*Goal of the exercise*.
Print every item below line by line, with no changes.

++++ The input ++++

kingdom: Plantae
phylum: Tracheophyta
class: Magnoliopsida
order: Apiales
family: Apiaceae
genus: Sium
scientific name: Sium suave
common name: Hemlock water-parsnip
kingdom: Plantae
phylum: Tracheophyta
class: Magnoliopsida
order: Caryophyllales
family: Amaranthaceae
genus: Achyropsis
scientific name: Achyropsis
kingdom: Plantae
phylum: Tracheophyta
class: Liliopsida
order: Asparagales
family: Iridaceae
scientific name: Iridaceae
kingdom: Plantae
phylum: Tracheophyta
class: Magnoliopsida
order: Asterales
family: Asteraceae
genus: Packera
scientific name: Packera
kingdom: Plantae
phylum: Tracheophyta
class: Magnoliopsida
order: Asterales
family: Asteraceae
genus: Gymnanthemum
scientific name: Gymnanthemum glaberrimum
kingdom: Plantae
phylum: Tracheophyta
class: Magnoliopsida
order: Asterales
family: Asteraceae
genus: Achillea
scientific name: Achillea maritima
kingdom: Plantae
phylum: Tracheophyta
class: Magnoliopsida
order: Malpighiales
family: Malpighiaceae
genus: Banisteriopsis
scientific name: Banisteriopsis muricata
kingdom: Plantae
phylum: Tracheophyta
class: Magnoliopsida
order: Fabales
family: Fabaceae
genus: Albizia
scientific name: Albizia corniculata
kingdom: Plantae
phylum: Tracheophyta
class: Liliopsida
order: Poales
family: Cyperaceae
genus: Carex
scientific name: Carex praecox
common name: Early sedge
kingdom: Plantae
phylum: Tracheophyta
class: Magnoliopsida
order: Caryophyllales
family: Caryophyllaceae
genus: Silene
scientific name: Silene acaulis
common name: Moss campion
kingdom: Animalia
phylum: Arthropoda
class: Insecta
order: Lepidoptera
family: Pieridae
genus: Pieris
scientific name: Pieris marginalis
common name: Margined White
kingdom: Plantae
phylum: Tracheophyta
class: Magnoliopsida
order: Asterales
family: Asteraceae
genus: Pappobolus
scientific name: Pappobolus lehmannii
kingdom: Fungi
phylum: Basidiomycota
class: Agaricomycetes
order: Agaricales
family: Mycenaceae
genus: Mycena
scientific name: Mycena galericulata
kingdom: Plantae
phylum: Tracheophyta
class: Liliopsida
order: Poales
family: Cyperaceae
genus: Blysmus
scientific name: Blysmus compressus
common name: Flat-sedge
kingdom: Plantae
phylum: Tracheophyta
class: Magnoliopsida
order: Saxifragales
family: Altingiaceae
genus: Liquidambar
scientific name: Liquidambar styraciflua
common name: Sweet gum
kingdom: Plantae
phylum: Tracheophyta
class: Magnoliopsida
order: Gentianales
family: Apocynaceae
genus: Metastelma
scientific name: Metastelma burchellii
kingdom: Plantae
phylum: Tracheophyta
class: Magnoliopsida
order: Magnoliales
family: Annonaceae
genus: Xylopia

++++

*Worked solution*.
kingdom: Plantae
phylum: Tracheophyta
class: Magnoliopsida
order: Apiales
family: Apiaceae
genus: Sium
scientific name: Sium suave
common name: Hemlock water-parsnip
kingdom: Plantae
phylum: Tracheophyta
class: Magnoliopsida
order: Caryophyllales
family: Amaranthaceae
genus: Achyropsis
scientific name: Achyropsis
kingdom: Plantae
phylum: Tracheophyta
class: Liliopsida
order: Asparagales
family: Iridaceae
scientific name: Iridaceae
kingdom: Plantae
phylum: Tracheophyta
class: Magnoliopsida
order: Asterales
family: Asteraceae
genus: Packera
scientific name: Packera
kingdom: Plantae
phylum: Tracheophyta
class: Magnoliopsida
order: Asterales
family: Asteraceae
genus: Gymnanthemum
scientific name: Gymnanthemum glaberrimum
kingdom: Plantae
phylum: Tracheophyta
class: Magnoliopsida
order: Asterales
family: Asteraceae
genus: Achillea
scientific name: Achillea maritima
kingdom: Plantae
phylum: Tracheophyta
class: Magnoliopsida
order: Malpighiales
family: Malpighiaceae
genus: Banisteriopsis
scientific name: Banisteriopsis muricata
kingdom: Plantae
phylum: Tracheophyta
class: Magnoliopsida
order: Fabales
family: Fabaceae
genus: Albizia
scientific name: Albizia corniculata
kingdom: Plantae
phylum: Tracheophyta
class: Liliopsida
order: Poales
family: Cyperaceae
genus: Carex
scientific name: Carex praecox
common name: Early sedge
kingdom: Plantae
phylum: Tracheophyta
class: Magnoliopsida
order: Caryophyllales
family: Caryophyllaceae
genus: Silene
scientific name: Silene acaulis
common name: Moss campion
kingdom: Animalia
phylum: Arthropoda
class: Insecta
order: Lepidoptera
family: Pieridae
genus: Pieris
scientific name: Pieris marginalis
common name: Margined White
kingdom: Plantae
phylum: Tracheophyta
class: Magnoliopsida
order: Asterales
family: Asteraceae
genus: Pappobolus
scientific name: Pappobolus lehmannii
kingdom: Fungi
phylum: Basidiomycota
class: Agaricomycetes
order: Agaricales
family: Mycenaceae
genus: Mycena
scientific name: Mycena galericulata
kingdom: Plantae
phylum: Tracheophyta
class: Liliopsida
order: Poales
family: Cyperaceae
genus: Blysmus
scientific name: Blysmus compressus
common name: Flat-sedge
kingdom: Plantae
phylum: Tracheophyta
class: Magnoliopsida
order: Saxifragales
family: Altingiaceae
genus: Liquidambar
scientific name: Liquidambar styraciflua
common name: Sweet gum
kingdom: Plantae
phylum: Tracheophyta
class: Magnoliopsida
order: Gentianales
family: Apocynaceae
genus: Metastelma
scientific name: Metastelma burchellii
kingdom: Plantae
phylum: Tracheophyta
class: Magnoliopsida
order: Magnoliales
family: Annonaceae
genus: Xylopia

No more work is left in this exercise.